Construction shares fell across the board a day after South Korea building workers joined striking truckers, on worries that construction projects would suffer.
Shares in Hyundai Engineering & Construction (000720.KS) dropped 5.56 percent to 76,500 won and Daewoo Engineering & Construction (047040.KS) lost 4.2 percent to 17,100 won.
Hyundai Motor (005380.KS) fell 0.12 percent to 80,900 won
after the company's labour union said on Tuesday that it plans to
join the labour group's strike.
Steelmaker shares also suffered, with POSCO (005490.KS) down 1.81 percent to 541,000 won and Hyundai Steel (004020.KS) down 3.04 percent to 76,600 won on worries that the fast spreading strike would further cripple the means to transport their products, with a slowdown in South Korean construction sites also dampening the sentiment towards the sector.
The Korea Composite Stock Price Index was down 1 percent to 1,742.82 points as of 0341 GMT, after opening 0.31 percent higher.
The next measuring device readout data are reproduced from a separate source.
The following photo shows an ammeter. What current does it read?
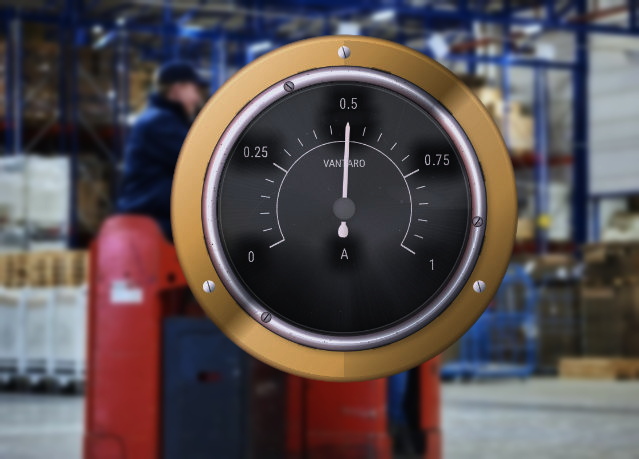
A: 0.5 A
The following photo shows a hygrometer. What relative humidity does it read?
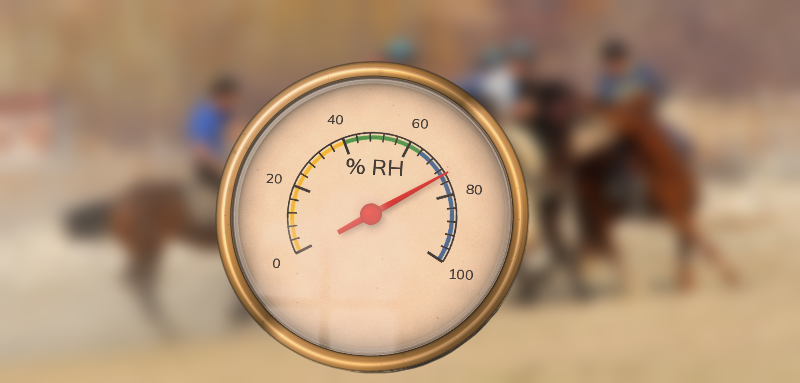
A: 74 %
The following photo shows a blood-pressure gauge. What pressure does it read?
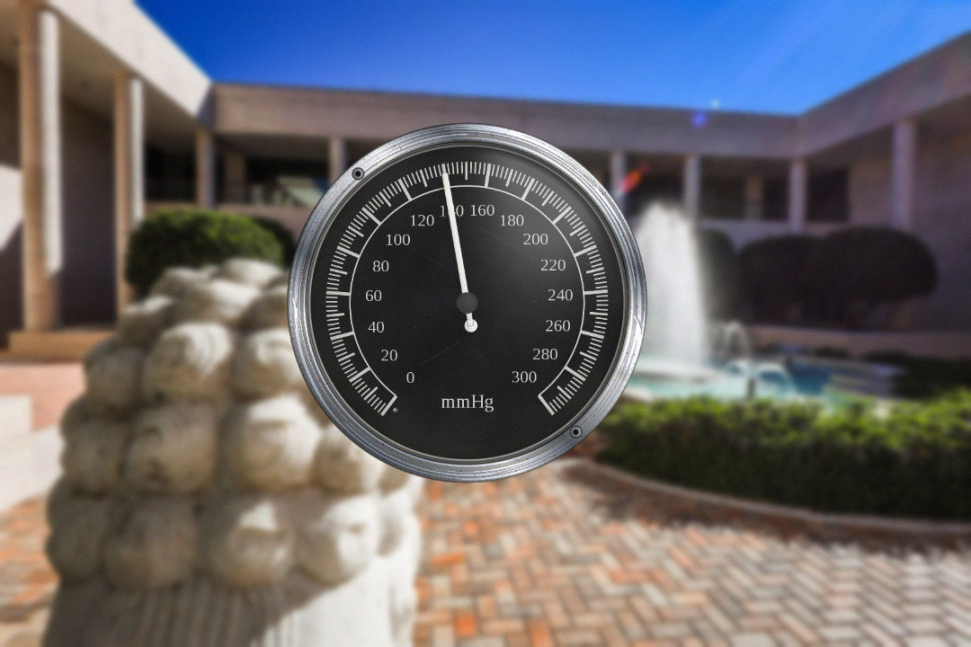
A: 140 mmHg
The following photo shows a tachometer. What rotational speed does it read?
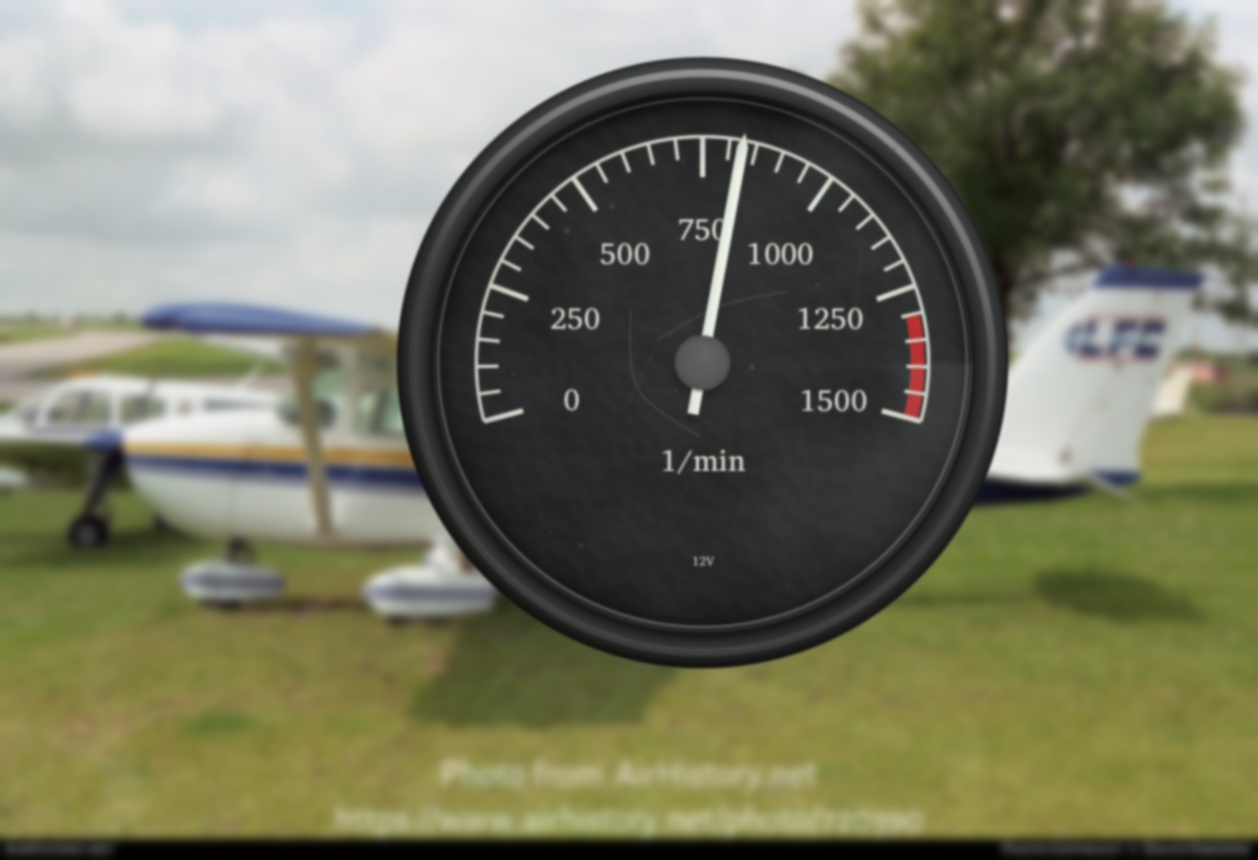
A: 825 rpm
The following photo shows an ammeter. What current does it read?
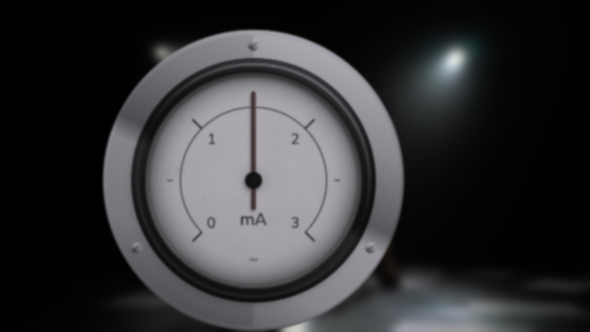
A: 1.5 mA
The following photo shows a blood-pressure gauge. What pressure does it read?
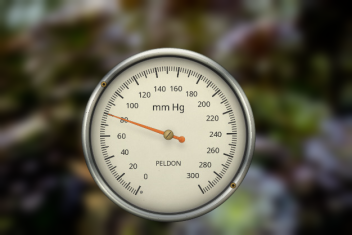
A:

The index is down nearly 6 percent on the month.
"Sectors that are directly affected by the walkout in construction and manufacturing sectors are under a lot of pressure as the strike seems set to be prolonged," said Kim Joon-kie, a market analyst at SK Securities.
Consumer related stocks dipped on the prospects of widening strike action with Lotte Shopping (023530.KS) down 2.12 percent to 323,000 won and Lotte Midopa (004010.KS) 1.83 percent off at 10,700 won.
Analysts also added that Wall Street shares' lacklustre performance overnight and oil's continued gyrations were keeping investors at bay.
"The index will hover at around 1,750 points until late this month, but I expect a rebound in July on earnings expectations. Recent solid U.S. retail data will likely be reflected in South Korean exporters' earnings as well," said So Jang-ho, a market analyst at Samsung Securities.
Analysts also said heavy selling by overseas investors in both spot and futures market on the back of anxiety over U.S. bank earnings added to the market volatility.
Meanwhile Hynix Semiconductor (000660.KS) extended its fall to lose 2.72 percent to 28,600 won after the world's No.2 memory chip maker said on Tuesday it would buy about 9.5 percent of ProMOS Technologies (5387.TWO) for $168 million, boosting the Taiwanese chip maker's shares.
South Korea-based Hynix and smaller peer ProMOS agreed in early May that Hynix would acquire a stake of up to 10 percent in ProMOS, either alone or with other financial investors in a private placement.
Hynix shares had a weak start on local media reports that it was pondering issuing convertible bonds worth $500 million. Hynix last week said it was considering an issue but said it had not made any decisions regarding the exact size or timing.
The news had stoked worries about Hynix's financial status, analysts said.